Grinding his teeth against the pain, he turned to the window.
Nothing, there was no one there.
He turned to the table along the far wall, and the row upon row of blank slides.
The thing passed his elbow and gripped his bicep.
With a hoarse, maddened scream he gripped one of the slides, dragged it free of the rack, and drove it into his shoulder.
He sliced, drawing a long, bright red burst of blood.
The sensation was warm and almost comforting in the face of the agony in his lower arm.
He ignored the screen, and the microscope.
With desperate, slashing strokes he worked the slide through skin and muscle, tears streaming down his face as he fought to reach the bone.

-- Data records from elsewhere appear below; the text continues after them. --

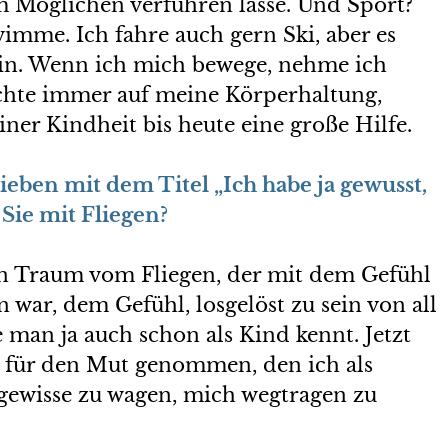
m Möglichen verführen lasse. Und Sport?
imme. Ich fahre auch gern Ski, aber es
sein. Wenn ich mich bewege, nehme ich
chte immer auf meine Körperhaltung,
iner Kindheit bis heute eine große Hilfe.
ieben mit dem Titel „Ich habe ja gewusst,
 Sie mit Fliegen?
en Traum vom Fliegen, der mit dem Gefühl
 war, dem Gefühl, losgelöst zu sein von all
 man ja auch schon als Kind kennt. Jetzt
r für den Mut genommen, den ich als
gewisse zu wagen, mich wegtragen zu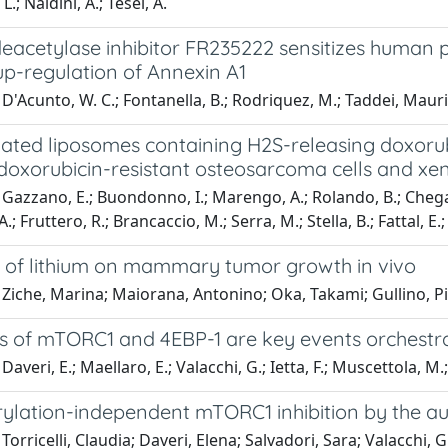
L.; Naldini, A.; Tesei, A.
deacetylase inhibitor FR235222 sensitizes human 
up-regulation of Annexin A1
D'Acunto, W. C.; Fontanella, B.; Rodriquez, M.; Taddei, Maurizi
ated liposomes containing H2S-releasing doxorubi
/doxorubicin-resistant osteosarcoma cells and xe
Gazzano, E.; Buondonno, I.; Marengo, A.; Rolando, B.; Chegaev
.; Fruttero, R.; Brancaccio, M.; Serra, M.; Stella, B.; Fattal, E.;
e of lithium on mammary tumor growth in vivo
Ziche, Marina; Maiorana, Antonino; Oka, Takami; Gullino, P
ns of mTORC1 and 4EBP-1 are key events orchestrat
averi, E.; Maellaro, E.; Valacchi, G.; Ietta, F.; Muscettola, M.;
ylation-independent mTORC1 inhibition by the au
Torricelli, Claudia; Daveri, Elena; Salvadori, Sara; Valacchi,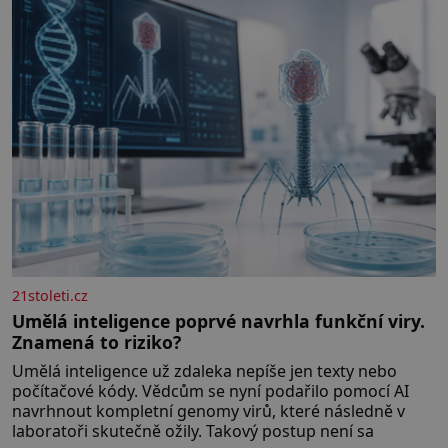
jarní cibulku ✿ 1 lžíci sezamových semínek
21stoleti.cz
Umělá inteligence poprvé navrhla funkční viry.
Znamená to riziko?
Umělá inteligence už zdaleka nepíše jen texty nebo
počítačové kódy. Vědcům se nyní podařilo pomocí AI
navrhnout kompletní genomy virů, které následně v
laboratoři skutečně ožily. Takový postup není sa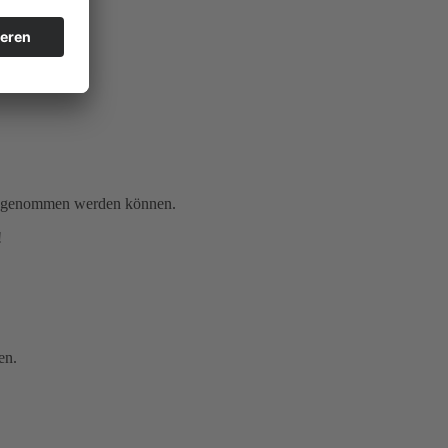
gen genommen werden können.
!
en.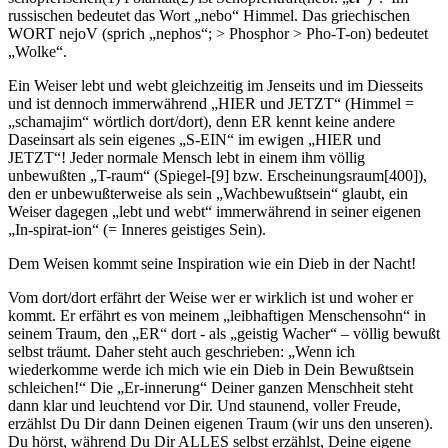
russischen bedeutet das Wort „nebo“ Himmel. Das griechischen
WORT
n
e
j
o
V
(sprich „nephos“; > Phosphor > Pho-T-on) bedeutet
„Wolke“.
Ein Weiser lebt und webt gleichzeitig im Jenseits und im Diesseits
und ist dennoch immerwährend „HIER und JETZT“ (Himmel =
„schamajim“ wörtlich dort/dort), denn ER kennt keine andere
Daseinsart als sein eigenes „S-EIN“ im ewigen „HIER und
JETZT“! Jeder normale Mensch lebt in einem ihm völlig
unbewußten „T-raum“ (Spiegel-[9] bzw. Erscheinungsraum[400]),
den er unbewußterweise als sein „Wachbewußtsein“ glaubt, ein
Weiser dagegen „lebt und webt“ immerwährend in seiner eigenen
„In-spirat-ion“ (= Inneres gei­stiges Sein).
Dem Weisen kommt seine Inspiration wie ein Dieb in der Nacht!
Vom dort/dort erfährt der Weise wer er wirklich ist und woher er
kommt. Er erfährt es von meinem „leibhaftigen Menschensohn“ in
seinem Traum, den „ER“ dort - als „geistig Wacher“ – völlig bewußt
selbst träumt. Daher steht auch geschrieben: „Wenn ich
wiederkomme werde ich mich wie ein Dieb in Dein Bewußtsein
schleichen!“ Die „Er-innerung“ Deiner ganzen Menschheit steht
dann klar und leuch­tend vor Dir. Und staunend, voller Freude,
erzählst Du Dir dann Dei­nen eigenen Traum (wir uns den unseren).
Du hörst, während Du Dir ALLES selbst erzählst, Deine eigene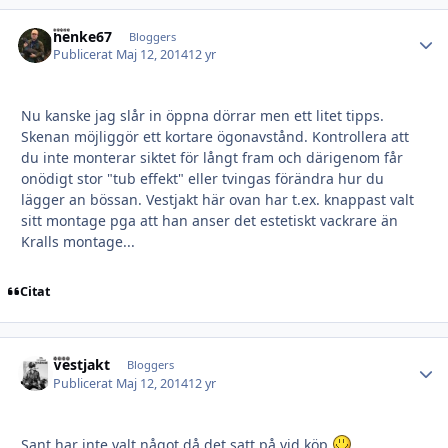
henke67
Autho
Bloggers
Publicerat
Maj 12, 2014
12 yr
Nu kanske jag slår in öppna dörrar men ett litet tipps.
Skenan möjliggör ett kortare ögonavstånd. Kontrollera att
du inte monterar siktet för långt fram och därigenom får
onödigt stor "tub effekt" eller tvingas förändra hur du
lägger an bössan. Vestjakt här ovan har t.ex. knappast valt
sitt montage pga att han anser det estetiskt vackrare än
Kralls montage...
Citat
Vestjakt
Autho
Bloggers
Publicerat
Maj 12, 2014
12 yr
Sant har inte valt något då det satt på vid köp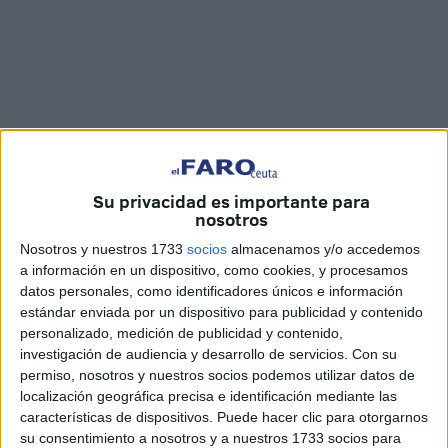
Imágenes: Kike Román
Su privacidad es importante para
nosotros
Nosotros y nuestros 1733
socios
almacenamos y/o accedemos
a información en un dispositivo, como cookies, y procesamos
Las pistas del Club de Tenis y Pádel de Loma Margarita
datos personales, como identificadores únicos e información
de Ceuta
están acogiendo un torneo de prestigio
estándar enviada por un dispositivo para publicidad y contenido
personalizado, medición de publicidad y contenido,
internacional.
La novena edición del
torneo
investigación de audiencia y desarrollo de servicios.
Con su
internacional femenino
‘Ciudad de Ceuta’.
permiso, nosotros y nuestros socios podemos utilizar datos de
localización geográfica precisa e identificación mediante las
Las instalaciones del Club de Tenis Loma Margarita
características de dispositivos. Puede hacer clic para otorgarnos
estarán acogiendo el torneo hasta el día 20 de
su consentimiento a nosotros y a nuestros 1733 socios para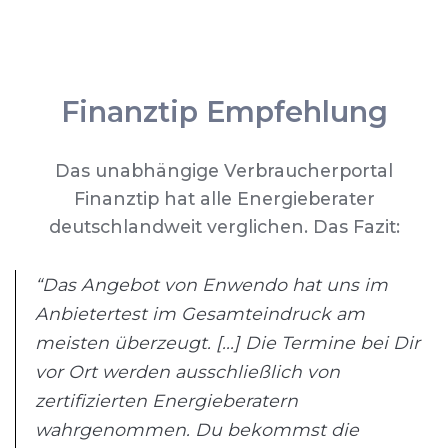
Finanztip Empfehlung
Das unabhängige Verbraucherportal
Finanztip hat alle Energieberater
deutschlandweit verglichen. Das Fazit:
“Das Angebot von Enwendo hat uns im
Anbietertest im Gesamteindruck am
meisten überzeugt. [...] Die Termine bei Dir
vor Ort werden ausschließlich von
zertifizierten Energieberatern
wahrgenommen. Du bekommst die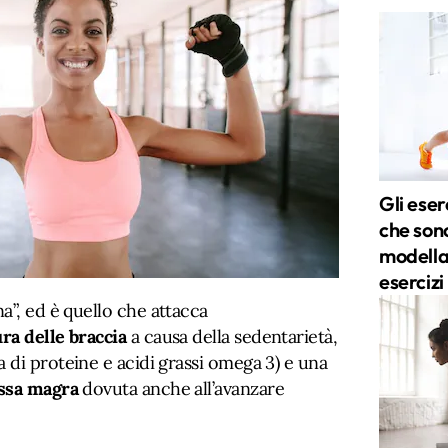
Gli eser
che sono
modellar
esercizi
a”, ed è quello che attacca
ra delle braccia
a causa della sedentarietà,
a di proteine e acidi grassi omega 3) e una
assa magra
dovuta anche all’avanzare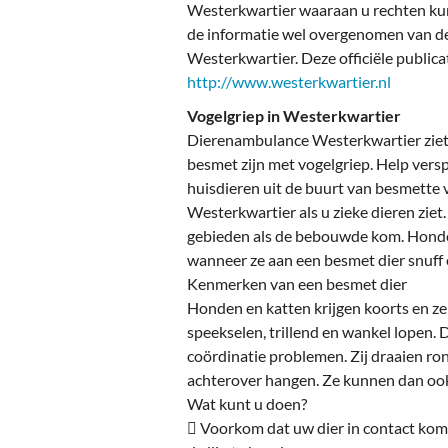
Ou
Westerkwartier waaraan u rechten ku
de informatie wel overgenomen van de 
Pol
Westerkwartier. Deze officiële publica
http://www.westerkwartier.nl
Zui
Vogelgriep in Westerkwartier
Dierenambulance Westerkwartier ziet 
besmet zijn met vogelgriep. Help ver
huisdieren uit de buurt van besmette
Westerkwartier als u zieke dieren ziet
gebieden als de bebouwde kom. Honde
wanneer ze aan een besmet dier snuff 
Kenmerken van een besmet dier
Honden en katten krijgen koorts en z
speekselen, trillend en wankel lopen. 
coördinatie problemen. Zij draaien r
achterover hangen. Ze kunnen dan ook
Wat kunt u doen?
 Voorkom dat uw dier in contact kom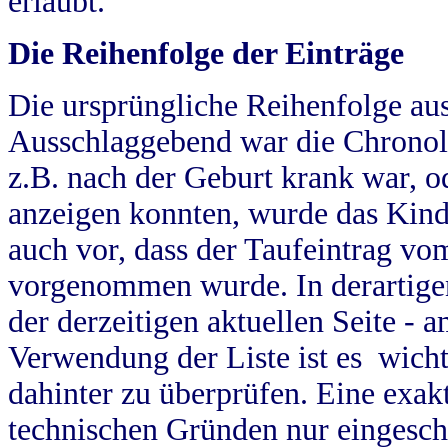
erlaubt.
Die Reihenfolge der Einträge
Die ursprüngliche Reihenfolge au
Ausschlaggebend war die Chronol
z.B. nach der Geburt krank war, od
anzeigen konnten, wurde das Kind
auch vor, dass der Taufeintrag vo
vorgenommen wurde. In derartigen
der derzeitigen aktuellen Seite -
Verwendung der Liste ist es wich
dahinter zu überprüfen. Eine exa
technischen Gründen nur eingesch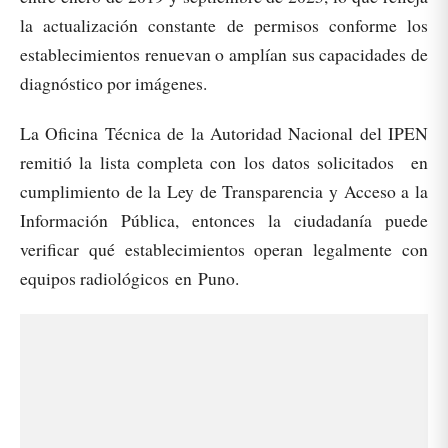
la actualización constante de permisos conforme los
establecimientos renuevan o amplían sus capacidades de
diagnóstico por imágenes.​
La Oficina Técnica de la Autoridad Nacional del IPEN
remitió la lista completa con los datos solicitados en
cumplimiento de la Ley de Transparencia y Acceso a la
Información Pública, entonces la ciudadanía puede
verificar qué establecimientos operan legalmente con
equipos radiológicos en Puno.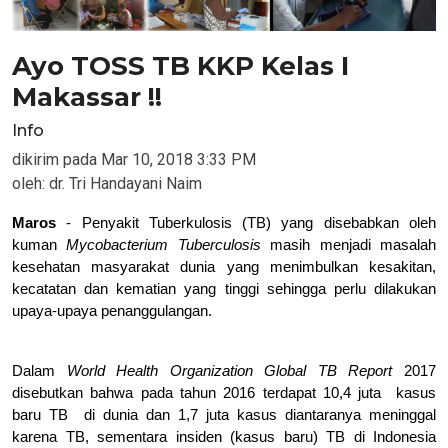
Ayo TOSS TB KKP Kelas I
Makassar !!
Info
dikirim pada
Mar 10, 2018 3:33 PM
oleh:
dr. Tri Handayani Naim
Maros
- Penyakit Tuberkulosis (TB) yang disebabkan oleh
kuman
Mycobacterium Tuberculosis
masih menjadi masalah
kesehatan masyarakat dunia yang menimbulkan kesakitan,
kecatatan dan kematian yang tinggi sehingga perlu dilakukan
upaya-upaya penanggulangan.
Dalam
World Health Organization Global TB Report
2017
disebutkan bahwa pada tahun 2016 terdapat 10,4 juta
kasus
baru TB
di dunia dan 1,7 juta kasus diantaranya meninggal
karena TB, sementara insiden (kasus baru) TB di Indonesia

There was a searing flash of light, and everything in the room went still.
The light filled the pod, glaring from the windows.
Smoke rose from the screen and the equipment.
Where Roberts had stood, there was nothing.
On the floor the clean, broken shards of a glass slide gleamed like forgotten crystals.
EXOTECH INTERNAL MEMO 1009-53-1.c
Subject terminated.
Test exceeds parameters.
The key is functional and programmed.
Installation is complete.
Launch for Earth is one hour.
Remaining subjects terminated.
Destruct sequence engaged.
Pulse ray primed and programmed for release upon achieving Earth atmosphere.
The key functions exponentially, as expected.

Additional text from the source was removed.